Investigating judge awaits Supreme Court decision after indicted politicians seek transfer of case


A view shows the aftermath of yesterday's blast at the port of Lebanon's capital Beirut, on August 5, 2020. Rescuers worked through the night after two enormous explosions ripped through Beirut's port, killing at least 78 people and injuring thousands, as they wrecked buildings across the Lebanese capital. - 
 / AFP / Anwar AMRO

Lebanon’s investigation into the deadly blast in the capital Beirut in August came to a standstill on Thursday after the judge leading the inquiry suspended it for 10 days.

Judge Fadi Sawan is awaiting a ruling by the Supreme Court in Beirut after two of the four officials he indicted requested that the case be transferred to another judge.

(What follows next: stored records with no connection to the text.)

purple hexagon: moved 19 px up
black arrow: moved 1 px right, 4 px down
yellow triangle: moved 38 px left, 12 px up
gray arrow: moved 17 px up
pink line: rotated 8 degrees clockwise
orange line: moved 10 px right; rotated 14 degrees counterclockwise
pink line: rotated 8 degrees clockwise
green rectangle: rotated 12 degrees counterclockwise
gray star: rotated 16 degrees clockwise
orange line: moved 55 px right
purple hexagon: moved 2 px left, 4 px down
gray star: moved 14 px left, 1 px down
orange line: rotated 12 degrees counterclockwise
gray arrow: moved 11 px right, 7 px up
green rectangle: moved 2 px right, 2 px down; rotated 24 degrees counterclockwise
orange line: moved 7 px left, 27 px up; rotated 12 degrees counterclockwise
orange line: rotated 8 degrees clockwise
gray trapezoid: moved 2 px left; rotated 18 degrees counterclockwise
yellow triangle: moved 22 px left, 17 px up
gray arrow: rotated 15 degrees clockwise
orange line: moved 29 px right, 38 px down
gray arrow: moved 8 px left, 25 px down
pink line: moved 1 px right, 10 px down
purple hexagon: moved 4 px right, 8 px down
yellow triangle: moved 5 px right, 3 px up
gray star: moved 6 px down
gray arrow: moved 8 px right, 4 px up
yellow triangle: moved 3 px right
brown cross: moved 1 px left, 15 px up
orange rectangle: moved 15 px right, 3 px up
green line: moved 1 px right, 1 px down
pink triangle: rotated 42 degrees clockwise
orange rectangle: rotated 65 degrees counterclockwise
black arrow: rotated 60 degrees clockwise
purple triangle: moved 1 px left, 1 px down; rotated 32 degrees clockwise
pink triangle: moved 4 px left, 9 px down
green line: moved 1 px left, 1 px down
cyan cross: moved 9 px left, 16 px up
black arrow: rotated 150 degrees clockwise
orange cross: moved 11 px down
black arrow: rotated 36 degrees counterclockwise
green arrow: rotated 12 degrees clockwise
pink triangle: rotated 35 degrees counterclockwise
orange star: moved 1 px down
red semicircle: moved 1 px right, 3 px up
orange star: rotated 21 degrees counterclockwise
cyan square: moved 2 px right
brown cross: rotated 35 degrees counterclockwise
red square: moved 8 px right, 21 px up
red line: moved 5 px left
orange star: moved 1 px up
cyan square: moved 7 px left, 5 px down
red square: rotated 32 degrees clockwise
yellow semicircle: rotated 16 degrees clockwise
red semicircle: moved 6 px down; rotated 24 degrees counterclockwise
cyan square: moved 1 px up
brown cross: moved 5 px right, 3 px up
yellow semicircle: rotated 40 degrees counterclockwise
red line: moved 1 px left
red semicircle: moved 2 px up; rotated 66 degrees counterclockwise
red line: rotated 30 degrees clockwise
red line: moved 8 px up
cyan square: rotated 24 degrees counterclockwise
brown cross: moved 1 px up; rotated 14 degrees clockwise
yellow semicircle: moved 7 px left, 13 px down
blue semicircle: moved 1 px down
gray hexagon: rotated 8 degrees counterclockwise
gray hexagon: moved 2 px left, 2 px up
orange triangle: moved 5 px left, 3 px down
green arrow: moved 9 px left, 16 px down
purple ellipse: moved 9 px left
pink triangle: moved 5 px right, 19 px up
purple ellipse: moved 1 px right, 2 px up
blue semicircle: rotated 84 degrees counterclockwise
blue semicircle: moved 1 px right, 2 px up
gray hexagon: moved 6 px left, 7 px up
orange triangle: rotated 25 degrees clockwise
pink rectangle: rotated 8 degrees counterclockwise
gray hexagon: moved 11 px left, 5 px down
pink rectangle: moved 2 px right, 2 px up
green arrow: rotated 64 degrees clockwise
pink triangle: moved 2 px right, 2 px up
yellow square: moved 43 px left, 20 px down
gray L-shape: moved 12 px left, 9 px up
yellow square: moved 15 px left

The request was made by member of parliament and former finance minister Ali Hassan Khalil, a close aide to parliamentary Speaker Nabih Berri, and former public works minister Ghazi Zeaiter, also a member of Mr Berri’s parliamentary bloc.

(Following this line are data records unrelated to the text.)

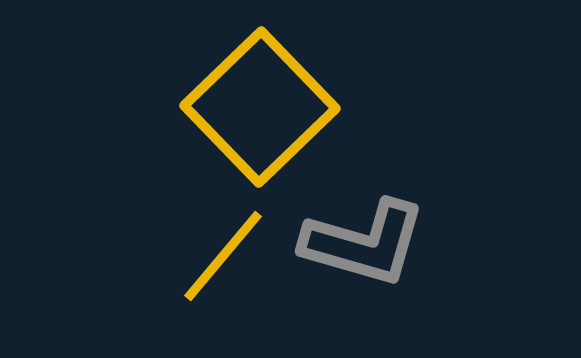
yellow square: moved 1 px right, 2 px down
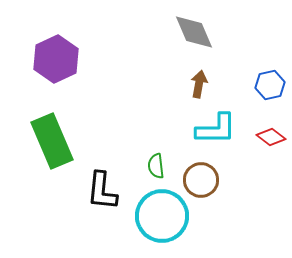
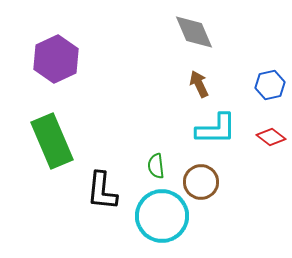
brown arrow: rotated 36 degrees counterclockwise
brown circle: moved 2 px down
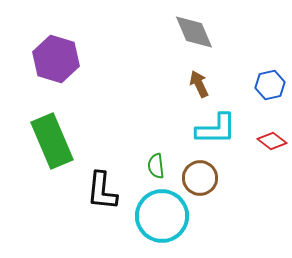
purple hexagon: rotated 18 degrees counterclockwise
red diamond: moved 1 px right, 4 px down
brown circle: moved 1 px left, 4 px up
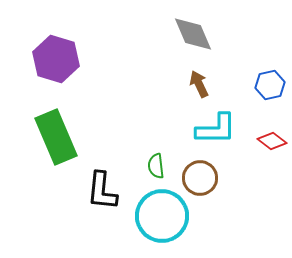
gray diamond: moved 1 px left, 2 px down
green rectangle: moved 4 px right, 4 px up
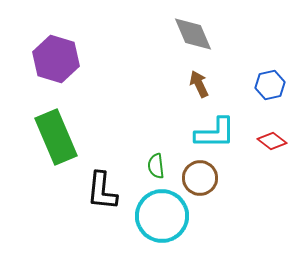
cyan L-shape: moved 1 px left, 4 px down
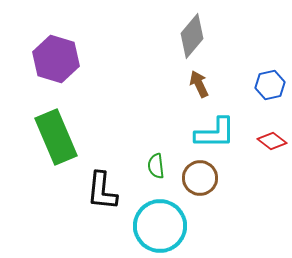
gray diamond: moved 1 px left, 2 px down; rotated 63 degrees clockwise
cyan circle: moved 2 px left, 10 px down
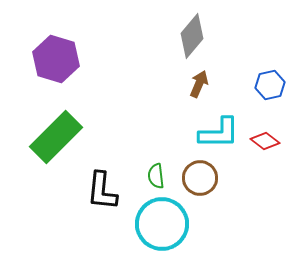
brown arrow: rotated 48 degrees clockwise
cyan L-shape: moved 4 px right
green rectangle: rotated 68 degrees clockwise
red diamond: moved 7 px left
green semicircle: moved 10 px down
cyan circle: moved 2 px right, 2 px up
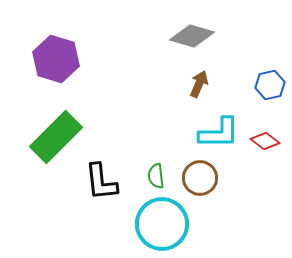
gray diamond: rotated 66 degrees clockwise
black L-shape: moved 1 px left, 9 px up; rotated 12 degrees counterclockwise
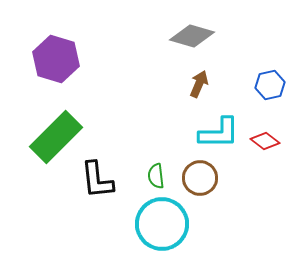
black L-shape: moved 4 px left, 2 px up
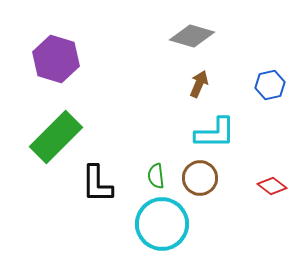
cyan L-shape: moved 4 px left
red diamond: moved 7 px right, 45 px down
black L-shape: moved 4 px down; rotated 6 degrees clockwise
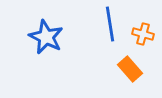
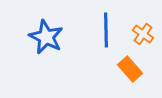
blue line: moved 4 px left, 6 px down; rotated 8 degrees clockwise
orange cross: rotated 20 degrees clockwise
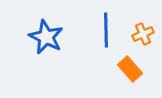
orange cross: rotated 30 degrees clockwise
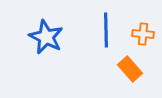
orange cross: rotated 30 degrees clockwise
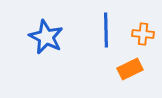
orange rectangle: rotated 75 degrees counterclockwise
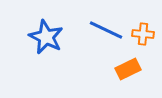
blue line: rotated 64 degrees counterclockwise
orange rectangle: moved 2 px left
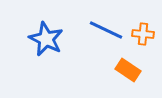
blue star: moved 2 px down
orange rectangle: moved 1 px down; rotated 60 degrees clockwise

The two, along with caretaker Prime Minister Hassan Diab and former minister of public works Youssef Fenianos, were charged with criminal negligence in connection with the explosion at Beirut port that killed more than 200 people, injured 6,000 and caused damage estimated at more than $15 billion.

The investigation into the August 4 detonation of 2,750 tonnes of ammonium nitrate, stored at the port for more than six years, has fuelled tension between President Michel Aoun and his political rivals, Mr Berri and prime minister-designate Saad Hariri.

Mr Hariri called Mr Diab's indictment an “attack” on the post of prime minister, a position reserved for Sunnis under Lebanon's power-sharing system.

But Mr Berri’s deputy said Mr Sawan’s case, as outlined in a letter to Parliament, lacked evidence.

Mr Diab and the three former ministers snubbed his summons, saying he had no authority to question them under the constitution, which protects members of parliament and ministers from prosecution.

After Mr Diab’s indictment, Mr Hariri’s Future Movement repeated long-time accusations against Mr Aoun of steering the judiciary to settle political scores and of seeking to undermine the Taif Accord.

The agreement introduced key amendments to the constitution in a deal that ended the country’s 15-year civil war from 1975-1990, marking a shift in the power balance from the presidency, a post reserved for Christians, to the council of ministers.

Mr Aoun’s relationship with Mr Berri has also been marred by years of political bickering over key state appointments and disagreements over the make-up of successive governments.

Tension between Mr Aoun and his political rivals have complicated efforts to form a fully functioning Cabinet since the explosion forced Mr Diab’s resignation.

Lebanese leaders have failed to agree on a Cabinet that commits to implementing reforms as part of an initiative led by French President Emmanuel Macron to secure international financial support for Lebanon.

The country is suffering its worst economic and financial crisis since the end of the civil war.

On Thursday, Mr Macron cancelled a scheduled trip to Beirut on December 23 after testing positive for Covid-19.

It would have been his third to the Lebanese capital since August, when officials promised him they would swiftly form a Cabinet.

Prime minister-designate Mr Hariri has accused the Free Patriotic Movement, the party founded by Mr Aoun and led by his son-in-law, MP Gebran Bassil, of blocking Cabinet formation by demanding more than a third of the seats, giving them power to veto key government resolutions.

Mr Bassil, a staunch ally of Hezbollah, the Iran-backed armed group that Washington classifies as a terrorist organisation, was recently the target of US sanctions under the Magnitsky Act.

He and his political rivals have been trading blame over rampant corruption across state institutions, which fuelled nationwide protests in late 2019 that brought down Mr Hariri’s government.

More than a year later, little has been done to contain the crisis that led the national currency to lose more than 80 per cent of its value against the dollar as foreign currency reserves dwindled.

Central Bank Governor Riad Salameh recently announced that the regulator could afford to subsidise fuel and pharmaceutical imports at the official exchange rate for only two more months.

Mr Salameh was heard by a judge on Thursday in the case of “squandering” foreign currency reserves, the National News Agency reported.

He has blocked a forensic audit of the central bank, saying it breached banking secrecy laws.

The audit is a prerequisite for much international financial aid, with more than half of Lebanon’s population expected to be living below the poverty line by 2021, World Bank estimates show.